Her birth was every bit as holy as the those of my three living children: anticipated, aching, and real. The thing I love about birthing is the way I cannot be anywhere else, the way that giving birth takes me over completely. And this time, I was overtaken by death instead of life, a death that passed through my body, which I cannot leave behind.

There are no adequate words for the pain of losing a child, no explanation that removes the suffering. In just ten short weeks, half of which we had only hoped for her, she had already changed our whole world. We imagined the places in the house that she would occupy, the rearrangement of seating in the car and at the kitchen table, the adjustment of summer vacation plans. Our hearts had already loved her into the sandbox with the cousins and friends that will be born this summer and fall. Silence will fill the space that would have been her voice crying for us in the night or fighting with her siblings.

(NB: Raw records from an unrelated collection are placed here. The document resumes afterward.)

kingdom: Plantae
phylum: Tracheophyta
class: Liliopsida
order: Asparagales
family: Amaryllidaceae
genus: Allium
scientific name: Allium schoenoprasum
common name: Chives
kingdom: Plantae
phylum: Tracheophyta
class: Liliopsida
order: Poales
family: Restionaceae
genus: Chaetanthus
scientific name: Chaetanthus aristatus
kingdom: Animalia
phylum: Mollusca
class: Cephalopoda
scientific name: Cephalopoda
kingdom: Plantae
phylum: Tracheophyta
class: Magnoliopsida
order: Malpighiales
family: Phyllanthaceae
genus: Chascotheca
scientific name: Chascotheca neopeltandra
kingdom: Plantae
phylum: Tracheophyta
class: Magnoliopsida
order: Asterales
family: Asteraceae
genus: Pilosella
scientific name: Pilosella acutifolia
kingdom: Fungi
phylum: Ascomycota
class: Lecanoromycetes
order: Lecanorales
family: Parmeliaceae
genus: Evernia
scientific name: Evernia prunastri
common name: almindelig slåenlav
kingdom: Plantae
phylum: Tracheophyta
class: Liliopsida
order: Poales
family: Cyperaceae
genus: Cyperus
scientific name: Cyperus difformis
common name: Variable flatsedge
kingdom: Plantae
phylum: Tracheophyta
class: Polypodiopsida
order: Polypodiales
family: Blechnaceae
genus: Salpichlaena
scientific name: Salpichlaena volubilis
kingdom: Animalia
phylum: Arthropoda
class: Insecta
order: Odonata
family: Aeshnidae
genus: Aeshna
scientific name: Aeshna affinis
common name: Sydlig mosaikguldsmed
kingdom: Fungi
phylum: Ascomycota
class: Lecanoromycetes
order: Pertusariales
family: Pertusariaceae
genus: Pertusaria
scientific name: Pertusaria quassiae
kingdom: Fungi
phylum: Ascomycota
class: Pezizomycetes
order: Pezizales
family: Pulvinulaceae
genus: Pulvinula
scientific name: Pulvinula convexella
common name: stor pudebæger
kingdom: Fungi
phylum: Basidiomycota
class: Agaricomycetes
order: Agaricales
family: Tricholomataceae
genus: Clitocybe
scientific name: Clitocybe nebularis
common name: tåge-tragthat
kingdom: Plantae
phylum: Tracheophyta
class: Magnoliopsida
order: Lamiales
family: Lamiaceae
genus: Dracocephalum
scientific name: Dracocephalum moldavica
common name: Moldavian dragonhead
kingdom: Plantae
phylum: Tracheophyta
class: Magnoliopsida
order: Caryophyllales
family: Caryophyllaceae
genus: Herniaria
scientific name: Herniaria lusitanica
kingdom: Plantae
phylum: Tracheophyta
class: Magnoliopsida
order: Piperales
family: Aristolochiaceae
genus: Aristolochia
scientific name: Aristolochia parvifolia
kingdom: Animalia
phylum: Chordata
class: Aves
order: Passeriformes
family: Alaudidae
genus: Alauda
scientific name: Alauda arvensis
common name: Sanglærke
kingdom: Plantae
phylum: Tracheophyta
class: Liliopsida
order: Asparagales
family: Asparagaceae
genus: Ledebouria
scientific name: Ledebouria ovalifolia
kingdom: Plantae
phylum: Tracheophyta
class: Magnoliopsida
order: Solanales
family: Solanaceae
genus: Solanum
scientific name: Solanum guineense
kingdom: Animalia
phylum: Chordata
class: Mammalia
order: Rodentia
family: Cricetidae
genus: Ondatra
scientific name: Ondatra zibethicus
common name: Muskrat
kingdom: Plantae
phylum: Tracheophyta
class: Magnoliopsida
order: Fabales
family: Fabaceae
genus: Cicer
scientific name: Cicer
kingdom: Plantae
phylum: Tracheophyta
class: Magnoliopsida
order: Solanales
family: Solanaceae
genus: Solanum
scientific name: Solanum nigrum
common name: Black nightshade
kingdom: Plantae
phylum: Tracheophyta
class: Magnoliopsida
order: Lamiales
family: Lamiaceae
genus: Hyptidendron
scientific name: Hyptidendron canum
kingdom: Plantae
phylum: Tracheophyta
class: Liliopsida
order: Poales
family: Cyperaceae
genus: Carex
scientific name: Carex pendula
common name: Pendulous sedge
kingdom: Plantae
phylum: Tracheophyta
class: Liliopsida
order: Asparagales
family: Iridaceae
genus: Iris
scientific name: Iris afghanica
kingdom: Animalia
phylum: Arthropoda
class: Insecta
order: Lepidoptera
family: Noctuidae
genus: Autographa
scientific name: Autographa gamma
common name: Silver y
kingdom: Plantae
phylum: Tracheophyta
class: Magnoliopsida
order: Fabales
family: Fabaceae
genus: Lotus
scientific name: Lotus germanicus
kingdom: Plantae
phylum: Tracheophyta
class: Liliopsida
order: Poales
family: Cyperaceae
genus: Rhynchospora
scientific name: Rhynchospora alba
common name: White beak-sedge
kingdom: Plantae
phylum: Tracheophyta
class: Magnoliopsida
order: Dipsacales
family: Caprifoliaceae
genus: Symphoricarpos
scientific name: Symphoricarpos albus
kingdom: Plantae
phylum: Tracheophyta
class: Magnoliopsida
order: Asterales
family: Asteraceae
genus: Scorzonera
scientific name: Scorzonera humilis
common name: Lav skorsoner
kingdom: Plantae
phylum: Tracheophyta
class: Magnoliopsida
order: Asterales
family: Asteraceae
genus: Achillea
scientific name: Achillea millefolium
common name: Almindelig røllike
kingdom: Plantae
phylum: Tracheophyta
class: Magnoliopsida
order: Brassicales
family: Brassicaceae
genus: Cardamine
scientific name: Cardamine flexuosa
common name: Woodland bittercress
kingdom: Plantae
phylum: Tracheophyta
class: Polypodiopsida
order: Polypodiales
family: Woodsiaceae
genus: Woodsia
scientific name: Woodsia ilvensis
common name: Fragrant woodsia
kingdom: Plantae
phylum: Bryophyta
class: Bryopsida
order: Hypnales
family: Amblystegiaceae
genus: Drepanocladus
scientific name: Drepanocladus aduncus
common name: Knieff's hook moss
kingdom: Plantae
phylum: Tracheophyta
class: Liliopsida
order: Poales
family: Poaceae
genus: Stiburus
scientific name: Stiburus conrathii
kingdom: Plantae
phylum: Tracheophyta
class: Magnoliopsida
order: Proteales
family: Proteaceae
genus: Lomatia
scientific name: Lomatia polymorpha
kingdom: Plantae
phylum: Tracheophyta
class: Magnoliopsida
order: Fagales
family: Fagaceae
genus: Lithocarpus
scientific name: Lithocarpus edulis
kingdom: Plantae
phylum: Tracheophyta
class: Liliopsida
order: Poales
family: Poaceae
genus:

God has been so close in this season of silence, in colour and feelings, shadows and touch. The usual words and images that connect me with the Creator have fallen away, at least for now. I am held in an unfamiliar but wonderful way.  Perhaps this different way of feeling God will make sense later.  Family and friends have wrapped us in care that we knew but did not know.  Food and help with the laundry, cards and emails, prayers and thoughts, all of it carrying us forward into a future without her in our arms, but nonetheless changed by her.

The silence has also brought beautiful and sorrow-filled whispers from women and families who have suffered these losses of babies before and just after birth. Though the club need not be so secret, there has been much grace in being held by the ones who remind us that neither we nor Claire is alone.

Six surviving flowers sit on the kitchen counter from the bouquets that slowly die after her. They proclaim the way of things, that death follows living, that I am not in control of either. Nothing I have touched or held, longed for or lost has ever been mine.  Everything is a gift for a season.

In simply living her own growth, Claire has given us so many gifts. Growth in our marriage around the invitation to love her. Deep joy at the knowledge of her existence. A changed picture of our future and family. An invitation to sit with the silence of the mystery we cannot understand. A reminder that I need not do anything in order to change the world. The love poured out in response to her life and her death. They are not the gifts I would have chosen, but they are gifts of this silence that follows her.

And so I whisper into this Silence holding the miracle and misery and mystery of it all: hold me here in the holiness and reverence of living and dying, and help me to receive the grace of what is even while we feel the pain of what could have been.